I would like to get some pointers for using ADVI Minibatch with large data sets (1-5M records). I wrote a hierarchical model that uses ADVI Minibatch and it runs pretty quickly when I use 20-50K records – at ~400 it/s.

However, if I try using the full data set, it slows down to ~5 it/s. I was under the impression that minibatch was just indexing my data set, so I would expect it to take longer in total (more iterations) but that the time per iteration wouldn’t be affected.

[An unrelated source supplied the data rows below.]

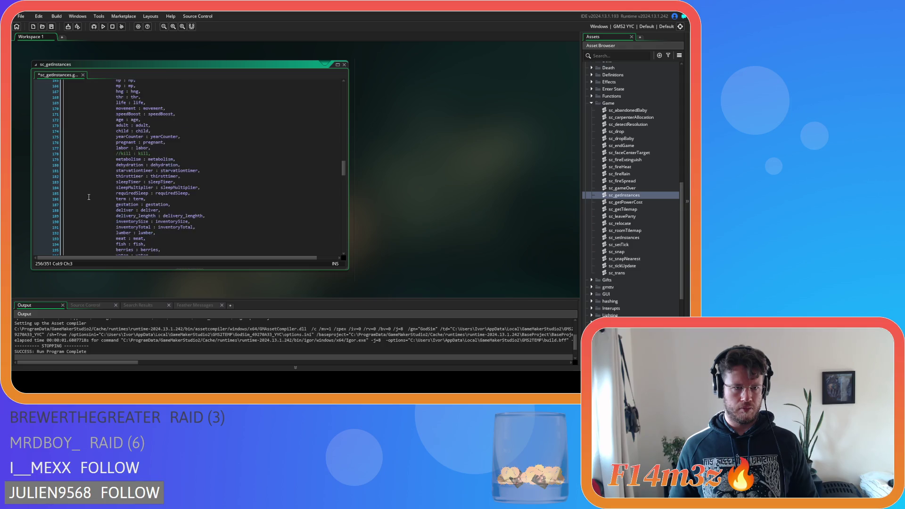
drag(87, 252, 80, 178)
key(shift+Tab)
click(186, 208)
key(ctrl+s)
Expand the Save scripts folder in the Asset Browser
scroll(195, 211, up, 3)
scroll(195, 210, down, 20)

This is for doing BetaBinomial regression as you can see below in the code. X.shape ~ (n_records, n_features) with n_records ~1M and n_features ~20. There’s 30 groups (“clusters”) so len(set(cluster_idx)) = 30.

What am I missing?

def minibatch_beta_binomial_uvi(X, y, cluster_idx, batch_size=1500, model_name='default'):
    '''
    Run variational inference for hierarchical bayesian logistic regression based on binomial-count data
    Params:
        X: Design matrix (n_records x n_features)
        y: Binomial response variable array([(n_0, k_0), (n_1, k_1), ... ])
        cluster_idx: Array with the cluster index for each records
        batch_size: Optional batch size for Minibatching
        model_name: Optional name for the model
    '''

    # Get successes (k) and trials (n) from y
   k = np.expand_dims(y[:,1], axis=1)
    n = y.sum(axis=1)
    n = np.expand_dims(n, axis=1)
    
    # Number of clusters
    n_cluster_0 = len(set(cluster_idx))
    
    # Generate minibatches
    X_t = pm.Minibatch(X, batch_size=batch_size)
    k_t = pm.Minibatch(k, batch_size=batch_size)
    n_t = pm.Minibatch(n, batch_size=batch_size)
    cluster_idx_0_t = pm.Minibatch(cluster_idx, batch_size=batch_size)

    with pm.Model() as beta_binomial_model:

        # Intercept Priors
        sd_intr = pm.HalfCauchy('intr_sd', beta=2.5)
        mu_intr = pm.Cauchy(name='mu_intr', alpha=0, beta=5)
        b_intr = pm.Normal('b_intr', mu=mu_intr, sd=sd_intr, shape=(n_cluster_0, 1))

        # Weights priors
        sigma_m = pm.HalfCauchy('sigma_m', beta=5, shape=(n_cluster_0, 1))
        mu_m = pm.Normal('mu_m', mu=0, sd=5 ** 2, shape=(n_cluster_0, 1))
     
        b_u = pm.Normal(name='b_u', mu=mu_m[cluster_idx_0_t], sd=sigma_m[cluster_idx_0_t], shape=(batch_size, X.shape[1])
        u_mu_arg = tt.reshape((X_t * b_u).sum(axis=1), (batch_size, 1))

        # Logit transformation
        mu = pm.math.invlogit(b_intr[cluster_idx_0_t] + u_mu_arg)
        
        # Hyperpriors on Beta parameters
        # Here, the beta distribution is reparametrized by mu and kappa (the population mean and the "sample size" -proportional to inverse of the variance– respectively)
        kappa_log = pm.Exponential('kappa_log', lam=1.5)
        kappa = pm.Deterministic('kappa', tt.exp(kappa_log))
        alpha = pm.Deterministic('alpha', mu*kappa)
        beta = pm.Deterministic('beta', (1-mu)*kappa)

        yobs_name = 'Y_obs_' + model_name
        pm.BetaBinomial(yobs_name, n=n_t, alpha=alpha, beta=beta, observed=k_t, total_size=X.shape)
    
    with beta_binomial_model:
        approx = pm.fit(10000, method='advi')
    
    return approx

#2

Interesting, I have not seen this before. I guess you can profile the function to find out why. @ferrine do you have any idea?


#3

I profiled the function and it looks like the slowness is coming from Theano (Op Name: AdvancedSubtensor1) – probably related to my matrix multiplication. But not sure why this would happen since the shape X_t does not change as the dataset grows in size (it’s always batch_size x n_features).

Interesting note: If I increase batch_size (by say, a factor or 5), the inference speeds up significantly.

Having a hard time making sense of all of this still.